▶ _Consegna_:
Trascrivi senza alcuna modifica la parte del brano su Star Wars: Gli ultimi Jedi che si apre con le parole contenenti "Da parte della" e si chiude con "per il franchise.".

▶ _Brano fornito_:
Continuiamo qui la disamina cominciata qualche mese fa sulla nuova trilogia di Star Wars nata dalla fusione/acquisizione tra la Lucasfilm e la Disney.

Se nell’articolo precedente si è discusso sull’esaltante, ma alquanto criticato, primo capitolo della cosiddetta “trilogia sequelStar Wars: Il risveglio della Forza, stavolta andremo ad analizzare il suo controverso sequel Star Wars: Gli ultimi Jedi, scritto e diretto dal regista Rian Johnson, autore delle più acclamate puntate della seria televisiva Breaking Bad e regista di grandi successi quali Looper e Knives Out: Cena con delitto (e il suo sequel Glass Onion, in uscita questo mese su Netflix).

Star Wars: Gli ultimi Jedi

Contrariamente al film precedente, che ha avuto un iniziale successo clamoroso che è andato a scemare nelle settimane successive, le opinioni, soprattutto del pubblico e dei fan, sono state fin da subito polarizzanti ed oppositive, con voci che all’uscita delle sale esaltavano questo nuovo capitolo come uno dei migliori, se non il migliore della serie di Guerre Stellari, mentre altre invece che denigravano il prodotto come un insulto all’eredità del mondo immaginario creato da George Lucas.

Da parte della redazione, è bene sottolineare che è meglio non lasciarsi sbilanciare dal contrasto di queste due fazioni che ancora oggi si danno battaglia a colpi di click sui social, ma cercare di spronare i lettori a pensare in maniera critica e ad analizzare oggettivamente cosa è Gli Ultimi Jedi e cosa rappresenta per il franchise.

▶ _Materiale fornito_:
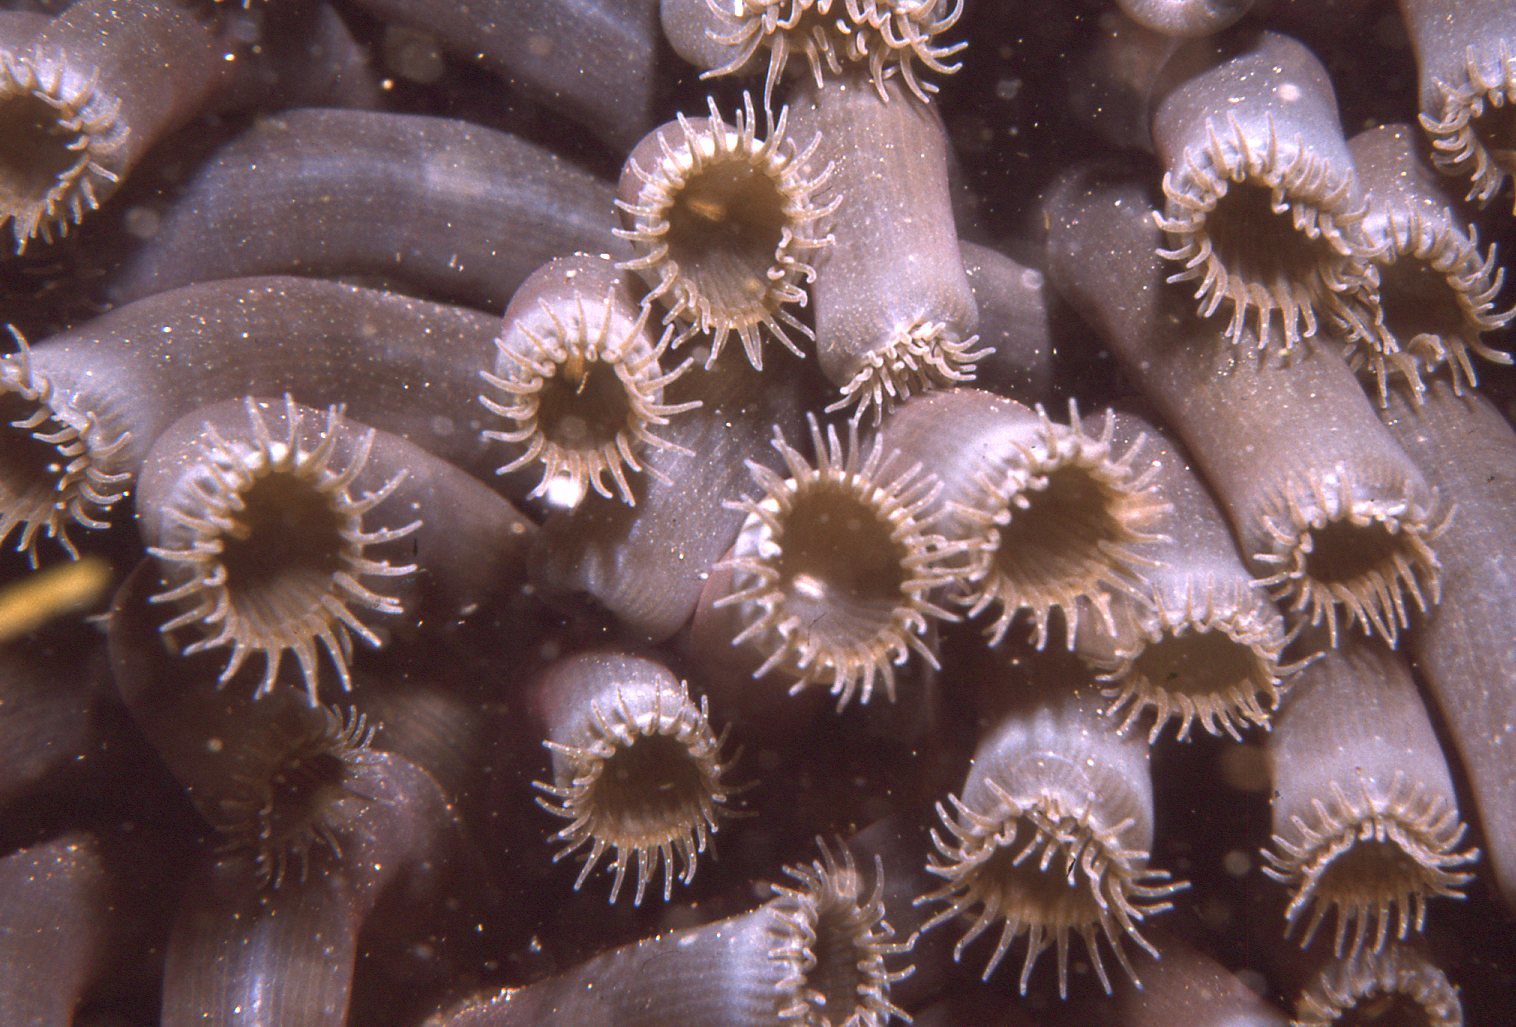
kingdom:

▶ _Soluzione_:
Da parte della redazione, è bene sottolineare che è meglio non lasciarsi sbilanciare dal contrasto di queste due fazioni che ancora oggi si danno battaglia a colpi di click sui social, ma cercare di spronare i lettori a pensare in maniera critica e ad analizzare oggettivamente cosa è Gli Ultimi Jedi e cosa rappresenta per il franchise.